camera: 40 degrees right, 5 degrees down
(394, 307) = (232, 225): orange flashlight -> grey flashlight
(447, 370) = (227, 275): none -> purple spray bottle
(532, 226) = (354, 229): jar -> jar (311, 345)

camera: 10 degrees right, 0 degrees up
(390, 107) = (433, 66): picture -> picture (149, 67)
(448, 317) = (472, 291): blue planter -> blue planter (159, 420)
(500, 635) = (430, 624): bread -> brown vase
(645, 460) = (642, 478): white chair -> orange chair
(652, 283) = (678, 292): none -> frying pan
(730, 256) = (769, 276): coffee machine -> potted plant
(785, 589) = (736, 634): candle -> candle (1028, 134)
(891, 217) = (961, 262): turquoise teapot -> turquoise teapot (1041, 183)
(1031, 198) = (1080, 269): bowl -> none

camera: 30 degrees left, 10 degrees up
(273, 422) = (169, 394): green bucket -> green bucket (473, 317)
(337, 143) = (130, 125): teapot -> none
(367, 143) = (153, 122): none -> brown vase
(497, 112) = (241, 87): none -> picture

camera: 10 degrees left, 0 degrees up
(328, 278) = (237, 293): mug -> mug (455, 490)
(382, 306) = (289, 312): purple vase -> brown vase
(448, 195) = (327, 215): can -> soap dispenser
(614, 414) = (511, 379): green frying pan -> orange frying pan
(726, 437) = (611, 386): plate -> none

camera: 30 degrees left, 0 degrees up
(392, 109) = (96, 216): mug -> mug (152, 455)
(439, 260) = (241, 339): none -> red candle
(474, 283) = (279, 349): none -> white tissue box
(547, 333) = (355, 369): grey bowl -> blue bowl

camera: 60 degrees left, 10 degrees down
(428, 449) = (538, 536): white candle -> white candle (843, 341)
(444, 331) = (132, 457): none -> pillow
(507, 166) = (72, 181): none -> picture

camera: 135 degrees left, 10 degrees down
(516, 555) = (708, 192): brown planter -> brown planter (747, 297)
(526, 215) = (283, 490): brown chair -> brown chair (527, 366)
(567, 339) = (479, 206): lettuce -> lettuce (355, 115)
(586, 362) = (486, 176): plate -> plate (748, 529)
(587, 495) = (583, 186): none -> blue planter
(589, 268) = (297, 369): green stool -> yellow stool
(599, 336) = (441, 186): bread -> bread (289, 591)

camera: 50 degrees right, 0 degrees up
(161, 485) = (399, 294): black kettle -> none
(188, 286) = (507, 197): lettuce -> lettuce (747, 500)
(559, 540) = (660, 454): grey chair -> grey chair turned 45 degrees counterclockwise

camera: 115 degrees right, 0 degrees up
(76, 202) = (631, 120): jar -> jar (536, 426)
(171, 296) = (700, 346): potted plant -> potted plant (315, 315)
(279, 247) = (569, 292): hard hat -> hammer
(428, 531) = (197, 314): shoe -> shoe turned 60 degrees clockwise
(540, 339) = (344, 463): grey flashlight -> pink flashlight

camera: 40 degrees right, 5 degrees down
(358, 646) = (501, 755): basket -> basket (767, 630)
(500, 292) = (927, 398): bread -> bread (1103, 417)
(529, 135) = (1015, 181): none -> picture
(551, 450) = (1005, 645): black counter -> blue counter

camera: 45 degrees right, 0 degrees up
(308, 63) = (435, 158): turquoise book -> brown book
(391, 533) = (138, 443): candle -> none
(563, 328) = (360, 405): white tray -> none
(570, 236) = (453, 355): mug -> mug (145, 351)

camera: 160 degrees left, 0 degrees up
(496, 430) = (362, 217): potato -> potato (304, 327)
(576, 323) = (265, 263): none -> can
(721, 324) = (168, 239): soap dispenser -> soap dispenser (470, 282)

━━━━━━━━━━━━━━━━━━━━

> [ACTIVITY]: Copy every line above without altering a word.

> [WRITTEN SOLUTION]:
camera: 40 degrees right, 5 degrees down
(394, 307) = (232, 225): orange flashlight -> grey flashlight
(447, 370) = (227, 275): none -> purple spray bottle
(532, 226) = (354, 229): jar -> jar (311, 345)

camera: 10 degrees right, 0 degrees up
(390, 107) = (433, 66): picture -> picture (149, 67)
(448, 317) = (472, 291): blue planter -> blue planter (159, 420)
(500, 635) = (430, 624): bread -> brown vase
(645, 460) = (642, 478): white chair -> orange chair
(652, 283) = (678, 292): none -> frying pan
(730, 256) = (769, 276): coffee machine -> potted plant
(785, 589) = (736, 634): candle -> candle (1028, 134)
(891, 217) = (961, 262): turquoise teapot -> turquoise teapot (1041, 183)
(1031, 198) = (1080, 269): bowl -> none

camera: 30 degrees left, 10 degrees up
(273, 422) = (169, 394): green bucket -> green bucket (473, 317)
(337, 143) = (130, 125): teapot -> none
(367, 143) = (153, 122): none -> brown vase
(497, 112) = (241, 87): none -> picture

camera: 10 degrees left, 0 degrees up
(328, 278) = (237, 293): mug -> mug (455, 490)
(382, 306) = (289, 312): purple vase -> brown vase
(448, 195) = (327, 215): can -> soap dispenser
(614, 414) = (511, 379): green frying pan -> orange frying pan
(726, 437) = (611, 386): plate -> none

camera: 30 degrees left, 0 degrees up
(392, 109) = (96, 216): mug -> mug (152, 455)
(439, 260) = (241, 339): none -> red candle
(474, 283) = (279, 349): none -> white tissue box
(547, 333) = (355, 369): grey bowl -> blue bowl

camera: 60 degrees left, 10 degrees down
(428, 449) = (538, 536): white candle -> white candle (843, 341)
(444, 331) = (132, 457): none -> pillow
(507, 166) = (72, 181): none -> picture

camera: 135 degrees left, 10 degrees down
(516, 555) = (708, 192): brown planter -> brown planter (747, 297)
(526, 215) = (283, 490): brown chair -> brown chair (527, 366)
(567, 339) = (479, 206): lettuce -> lettuce (355, 115)
(586, 362) = (486, 176): plate -> plate (748, 529)
(587, 495) = (583, 186): none -> blue planter
(589, 268) = (297, 369): green stool -> yellow stool
(599, 336) = (441, 186): bread -> bread (289, 591)

camera: 50 degrees right, 0 degrees up
(161, 485) = (399, 294): black kettle -> none
(188, 286) = (507, 197): lettuce -> lettuce (747, 500)
(559, 540) = (660, 454): grey chair -> grey chair turned 45 degrees counterclockwise

camera: 115 degrees right, 0 degrees up
(76, 202) = (631, 120): jar -> jar (536, 426)
(171, 296) = (700, 346): potted plant -> potted plant (315, 315)
(279, 247) = (569, 292): hard hat -> hammer
(428, 531) = (197, 314): shoe -> shoe turned 60 degrees clockwise
(540, 339) = (344, 463): grey flashlight -> pink flashlight

camera: 40 degrees right, 5 degrees down
(358, 646) = (501, 755): basket -> basket (767, 630)
(500, 292) = (927, 398): bread -> bread (1103, 417)
(529, 135) = (1015, 181): none -> picture
(551, 450) = (1005, 645): black counter -> blue counter

camera: 45 degrees right, 0 degrees up
(308, 63) = (435, 158): turquoise book -> brown book
(391, 533) = (138, 443): candle -> none
(563, 328) = (360, 405): white tray -> none
(570, 236) = (453, 355): mug -> mug (145, 351)

camera: 160 degrees left, 0 degrees up
(496, 430) = (362, 217): potato -> potato (304, 327)
(576, 323) = (265, 263): none -> can
(721, 324) = (168, 239): soap dispenser -> soap dispenser (470, 282)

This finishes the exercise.